Does anyone else care or have a good response to this?
It’s hard. I sometimes say that “It’s a bit like the CPA exams, except that it is designed for financial analysis, investment, and portfolio management.”
That generally gets them in the ball park, because most people know someone who is a CPA (or whetever the local equivalent is). After they’ve gotten there, one can talk about how it’s not a regulatory thing like the CPA, but requires roughly similar levels of effort to pass. How accounting tends to be about preparing accurate (or at least defensible) statments of what happened, whereas financial analysis is taking that data and trying to make defensible asessments about the company’s future, etc… It’s a successive-approximation kind of approach.
Ultimately what’s important to communicate is 1) what kinds of things the exam is for, 2) the level of effort required to pass, and 3) what one hopes to achieve after putting in all that work. There are far fewer CFA Charterholders than CPAs (and their equivalent foreign designations) in the world, so that’s one reason why people haven’t heard of it.
Last week I got an e-mail from the local chamber of commerce about the CFA cat show over the weekend. Thank goodness I was able to forward it to the local CFA society in time; the charterholders certainly wouldn’t have wanted to miss that.

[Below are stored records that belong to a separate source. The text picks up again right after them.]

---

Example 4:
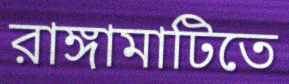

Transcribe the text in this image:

রাঙ্গামাটিতে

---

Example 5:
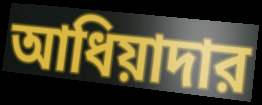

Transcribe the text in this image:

আধিয়াদার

A CPA buddy who convinced me to sign up said, “it’s 3 test, you don’t need any prior knowledge like CPA, you sign up, they send you a couple books that have everything that’s on the test, you read them and go take it. Takes 2 years, like an associate degree.”
I was less knowledgable than him (I was non-industry and I don’t think I had ever met a charterholder in my life before) so I said, sounds easy. When I got the books in…

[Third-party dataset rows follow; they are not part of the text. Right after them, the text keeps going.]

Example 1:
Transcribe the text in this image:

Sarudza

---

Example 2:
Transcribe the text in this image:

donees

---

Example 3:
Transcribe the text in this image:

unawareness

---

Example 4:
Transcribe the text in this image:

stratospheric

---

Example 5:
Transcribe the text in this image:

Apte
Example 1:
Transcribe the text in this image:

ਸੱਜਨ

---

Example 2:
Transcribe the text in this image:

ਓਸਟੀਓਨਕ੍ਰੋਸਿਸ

My personal favorite is "Oh, my “guy’ is a CFP. Is that the same?” Question can’t be answered without a) sounding like a complete tool or b) doing the charter a complete disservice.
Last month I was at a Christmas party talking to a couple of MS product pushers, sons of the BSD in the room. They hadn’t heard of the CFA designation. Hard enough trying to describe it to them. They did bring up how hard the Series 7 was. Feel free to share how you would have responded. I changed the subject even though the BSD thought I should talk “finance” with his sons.
I think you can answer it without sounding like a tool. Whenever someone asks me about the relative difficulty of CFP or Series 7, I say that while those can be challenging and worthwhile pursuits, the CFA is just on a different level in terms of difficulty. Since I took the Series 7, I can say that from personal experience and I also have met people who have earned both the CFP and CFA charter, and they say that there is no comparison.
I’d have said, “You’ve passed the Series 7? Maybe you can help me with something. I’ve never quite understood the formula for valuing a currency forward contract; will you please explain it to me?” Or, “Can you run me through the arbitrage transactions that underlie the pricing of an FRA?” That sort of thing.
Yeah, a big part of my problem is that I work for a broker/dealer where pretty much everyone has the 7 and other “series” licenses. It’s just my ego talking, but I don’t want everyone to think of it as just another series exam.
I like the “gold standard of finance designations.”
“Imagine all the studying you did for the Series 7 exam. Now imagine that the exam is 6 hours long and that you’ll need to study like that for two or three months before you have a decent chance of passing it. Then do it two more times in increasing detail before you’re done. That’s the CFA exam.”
It’s the stock broker licensing exam here in the US. A lot of people here will compare the CFA exam to the series 7, by saying “yeah, I can relate, I had to study intensely for my Series 7”. Series 7 has more requirements for knowledge of regulatory rules, which would make sense, given that you need it to operate in a certain capacity in a regulated industry.
Obviously if it’s someone who wouldn’t know or care about the Series 7, then you don’t use that comparison.
Yes. Just like I’ve heard quantum physics. But I have no idea what that really means or how much effort goes into it.
I studied for my Series 7. And it’s certainly pumped up by the retail advisors as the “cream of the crop” of exams. I think this is partly because most retail advisors have never really taken another exam. (This was the case in my situation.)
And if someone asks you what CFA is, just tell them that you’re studying the management entrance exam for Chick-Fil-A.